One minor correction: at that time there was no Catholic or Orthodox or Protestant - just Christians and heretics.
True. But you assume Constantine was a saint, because the Catholic church evenutally designated him as one and/or because he was baptized and/or because he declared Christianity the state religion.
I understand he allowed and protected worshippers of other religions than Christianity, just not witches and spiritists. So he did practice some religious tolerance.
As opposed to drowning infants in a Swiss river because you disagree with their parent's interpretation of the Bible?
You'll end up catering to homosexuals.
You mean as opposed to declaring "righteous" incestuous child molestors like Lot, or sending Mideanite grandchildren of people whose grandparents taught your grandparents to dance around a golden calf off to be garroted or enslaved, depending on whether they are virgins or not?
You'll end up killing your disabled, because they are inconvenient.
As opposed to killing off hundreds of thousands of useless, annoying old women because the bible says "Thou shalt not suffer a witch to live"?
Pot, kettle, black?
The bible confirms that there are, in fact, spirits, that they can, in fact, be contacted for good purposes, and that, therefore, mediums may very well be doing a legitimate useful business.
Thanks for all the helpful information. Where would we be without alert spiritists such as yourself?
I'll alert the National Science Foundation of this incontrovertable evidence for the existence of spiritual possession.
And was that a yes? How do you normally expect to prosecute people for performing witchcraft and spiritism? Voodoo dolls?
That's a religeous opinion--to those of us who wish the state would restrict itself to prosecuting tort crimes against person and property, it looks like you recruiting the state to do your religeous wet work.
And, likewise, just because the catholic church says a just morality can only arise from the bible, doesn't necessarily make that true, either.
Eh? Israel did not subscribe to the Laws of Moses? Did they eat bats?
Regardless of the purpose in contacting them, and regardless of whether they help or not. Contacting them is strictly forbidden by God and it is evil to do so.
If I was lobbying to change our laws, then I would be recruiting the state. The only reason it was brought up, is that you asked if it would be moral, and I issued a qualified yes.
Your misreading it. I didn't say it was not a crime. I said the crimes were equal.
The Bible itself agrees with you. Morality also arises from our conscience. Hindus won't be condemned because of what the Bible says. Hindus will be condemned because they did things they knew were wrong.
Those that never did anything against their conscience will not be condemned. Unfortunately, God who knows the future, has already weighed in, that none of us achieve that.
Personally, I think the whole catholic tradition of declaring past Christians as saints is a bit silly. All true Christians are saints. But only God knows our hearts as to whether we are true Christians.
Yea, well, God says not to eat pork, and to kill old woman who dabble with supernatural forces, and that marrying my niece isn't incest, and that it's a good idea to deliver the virgin 10 year old daughters of neighbors you've invaded and slaughtered into slavery. It's possible that a rational person might not consider this an irresistable argument.

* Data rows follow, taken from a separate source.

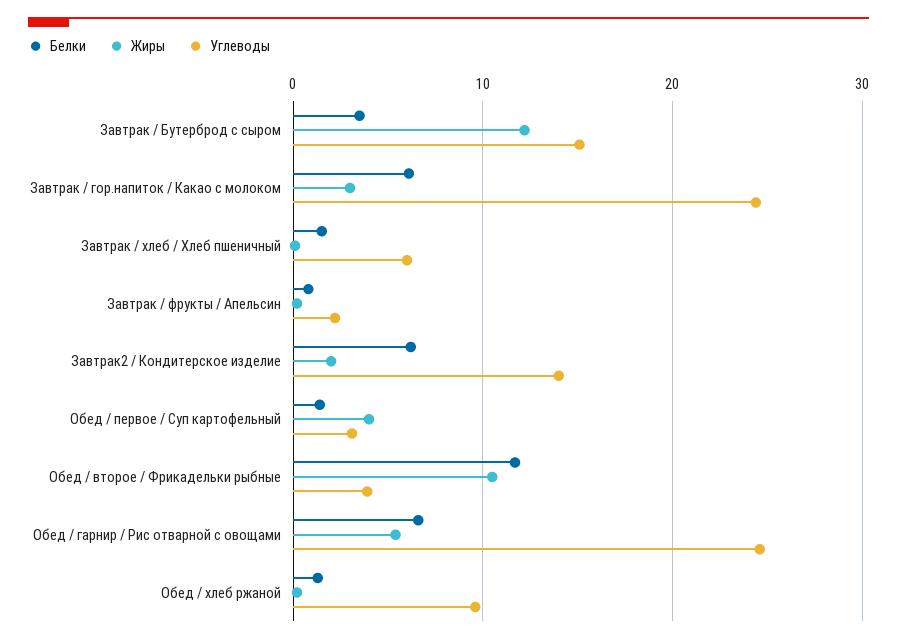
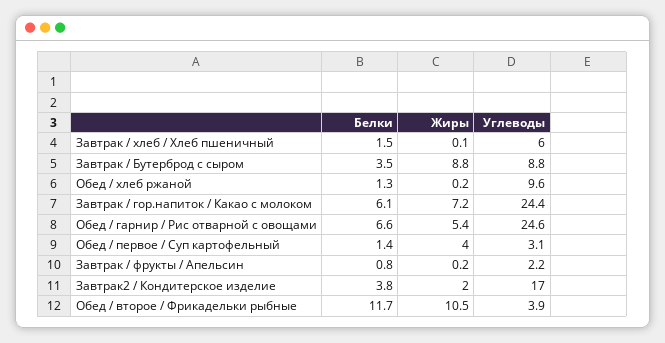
  {
    "Белки": {
      "Завтрак / Бутерброд с сыром": 3.5,
      "Завтрак / гор.напиток / Какао с молоком": 6.1,
      "Завтрак / хлеб / Хлеб пшеничный": 1.5,
      "Завтрак / фрукты / Апельсин": 0.8,
-     "Завтрак2 / Кондитерское изделие": 6,
+     "Завтрак2 / Кондитерское изделие": 3.8,
      "Обед / первое / Суп картофельный": 1.4,
      "Обед / второе / Фрикадельки рыбные": 11.7,
      "Обед / гарнир / Рис отварной с овощами": 6.6,
      "Обед / хлеб ржаной": 1.3
    },
    "Жиры": {
-     "Завтрак / Бутерброд с сыром": 12,
+     "Завтрак / Бутерброд с сыром": 8.8,
-     "Завтрак / гор.напиток / Какао с молоком": 3,
+     "Завтрак / гор.напиток / Какао с молоком": 7.2,
      "Завтрак / хлеб / Хлеб пшеничный": 0.1,
      "Завтрак / фрукты / Апельсин": 0.2,
      "Завтрак2 / Кондитерское изделие": 2,
      "Обед / первое / Суп картофельный": 4,
      "Обед / второе / Фрикадельки рыбные": 10.5,
      "Обед / гарнир / Рис отварной с овощами": 5.4,
      "Обед / хлеб ржаной": 0.2
    },
    "Углеводы": {
-     "Завтрак / Бутерброд с сыром": 15,
+     "Завтрак / Бутерброд с сыром": 8.8,
      "Завтрак / гор.напиток / Какао с молоком": 24.4,
      "Завтрак / хлеб / Хлеб пшеничный": 6,
      "Завтрак / фрукты / Апельсин": 2.2,
-     "Завтрак2 / Кондитерское изделие": 14,
+     "Завтрак2 / Кондитерское изделие": 17,
      "Обед / первое / Суп картофельный": 3.1,
      "Обед / второе / Фрикадельки рыбные": 3.9,
      "Обед / гарнир / Рис отварной с овощами": 24.6,
      "Обед / хлеб ржаной": 9.6
    }
  }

Oh, indeed. Torquemada, for example, wasn't doing anything against his conscience. Neither was Hitler, or Stalin, or Mao. The all thought they were doing the most honorable thing they could with the challenges and limitations they were faced with. As a christian religeous argument about morality, this seems pretty much out on the ragged edge of bizarre.
I didn't realize you had such outstanding powers of mind reading across time. Why don't you report that to the National Academy of Science too.